• _Consignes_:
1. Dans l'extrait de dialogue, à quelle distance en ligne droite se trouve la Chambre ?
2. Poursuivez le dialogue de la marche vers la Chambre à partir de sa dernière réplique.

• _Extrait_:
Vous êtes fatigué, déjà ?
Seigneur...
Ecoutez-le, je crois qu'il recommence avec ses sermons.
Que le projet s'accomplisse.
Qu'ils se fient à ce qu'ils voient.
Et qu'ils s'amusent à découvrir leurs passions.
Ce qu'ils nomment ainsi en réalité n'a rien à voir avec l'énergie de l'âme,
ce n'est que le produit de son frottement contre le monde matériel.
L'essentiel, c'est qu'ils en viennent enfin à croire en eux-mêmes.
Et deviennent impuissants comme les enfants,
car la faiblesse est grande et la force n'est rien.
A sa naissance, l'homme est faible et malléable,
quand il meurt il est dur de chair et dur de coeur.
Le bois de l'arbre qui pousse est tendre et souple,
quand il sèche et perd sa souplesse, l'arbre meurt.
Coeur sec et force sont les compagnons de la mort.
Malléabilité et faiblesse expriment la fraîcheur de l'existant.
C'est pourquoi ce qui a durci ne peut vaincre.
Arrivez ici ! Nous progressons normalement.
On est bientôt dans le tunnel sec, après c'est plus facile.
Touchons du bois.
- Quoi, nous repartons ? - Oui. Ça vous surprend ?
Je pensais que vous vouliez seulement nous montrer quelque chose.
- Et mon sac à dos ? - Que lui est-il arrivé à votre sac ?
Resté là-bas. Est-ce que je savais que nous repartons pour de bon ?
- Tant pis pour le sac. Trop ***. - Ah non, je vais le chercher.
- C'est impossible. - Mais j'ai besoin de mon sac !
Puisque je vous le dis: ici on ne retourne jamais par le même chemin !
Laissez-le où il est et n'y pensez plus. Vous avez des diamants dedans ?
La Chambre vous donnera tout ce que vous désirez.
Mais si. Une montagne de sacs à dos.
Et c'est encore loin, cette chambre ?
200 mètres en ligne droite, mais ici les droites n'ont pas cours.
Allons-y.
Laissez votre empirisme, Professeur. Le miracle l'ignore.
Souvenez-vous de saint Pierre, comment il a manqué de se noyer.
Avancez, l'Ecrivain.
Où dois-je aller ?
Prenez par l'escalier.
Professeur, où êtes-vous passé ?
Et voici le tunnel.
Vous appelez ça un tunnel sec ?
Une plaisanterie du cru. D'ordinaire nous le franchissons à la nage.

• _Documents sources_:

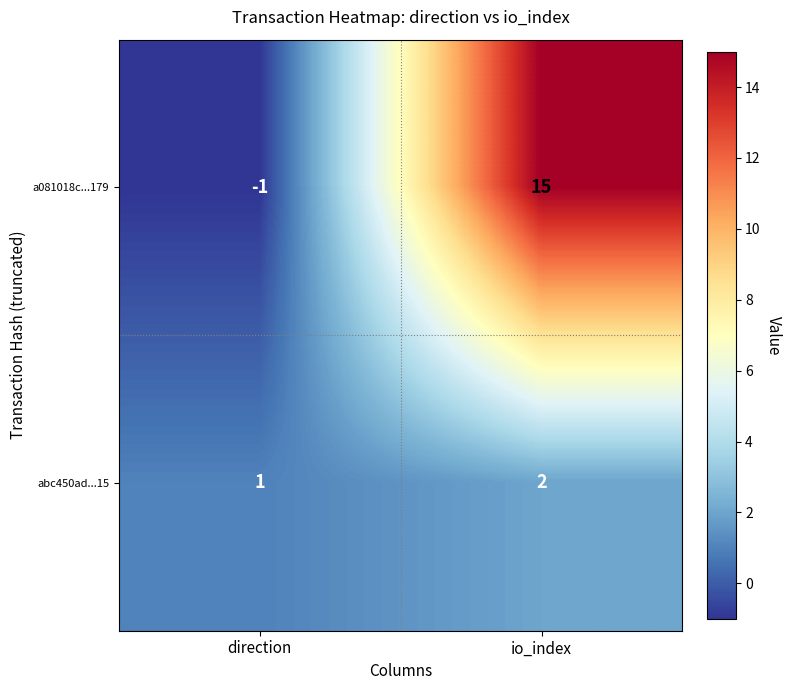

True or false: a081018c...179 has a value of 21 at io_index.

False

• _Corrigé_:
1. Elle se trouve à 200 mètres en ligne droite.

2.
Minute, où est le Professeur ?
- Hein ? - Le Professeur a disparu !
Où aviez-vous les yeux ? Il fermait la marche derrière vous.
Il a dû s'attarder et se sera égaré.
Lui, égaré ? Je suis sûr qu'il est allé récupérer son sac à dos.
Cette fois il a gagné...
Nous n'allons pas l'attendre ?
Impossible. A chaque instant, tout change. Nous continuons sans lui.
Regardez. Qu'est-ce que c'est ? D'où ça peut sortir ?
- Je vous ai expliqué. - Qu'est-ce que vous m'avez expliqué ?
La Zone, vous comprenez ?
Et voilà le disparu !
Certes, je vous sais gré d'avoir... enfin...
Comment avez-vous fait pour nous retrouver ?
A vrai dire à quatre pattes dans le cloaque, tout le chemin.
Incroyable. Et comment avez-vous réussi à nous devancer ?
Vous devancer ? Je me suis contenté d'aller récupérer mon sac.
Et notre boulon, comment s'est-il retrouvé ici ?
Grand Dieu... c'est un piège !
Porc-épic, c'est lui le boulon.
Comment la Zone a-t-elle pu nous laisser passer...
Seigneur, je ne fais plus un pas tant que...
Il ne manquerait plus que ça.
Allez, on se repose !
Et tenez-vous à distance, on sait jamais.
J'avoue à ma honte que je ne donnais pas cher du Professeur après ça.
C'est que...
Je ne sais jamais d'avance à qui j'ai affaire.
La situation s'éclaircit sur place, le plus souvent quand il est trop ***.
Nous, quoi ? Les caleçons du Professeur sont saufs, voilà l'important.
Fourrez pas le nez dans les caleçons des autres, si vous ne comprenez pas.
Qu'y a-t-il à comprendre ? Le binôme de Newton, tu parles.
Des abîmes de psychologie.
A l'institut, nous avons mauvaise presse.
Ils refusent de financer nos expéditions.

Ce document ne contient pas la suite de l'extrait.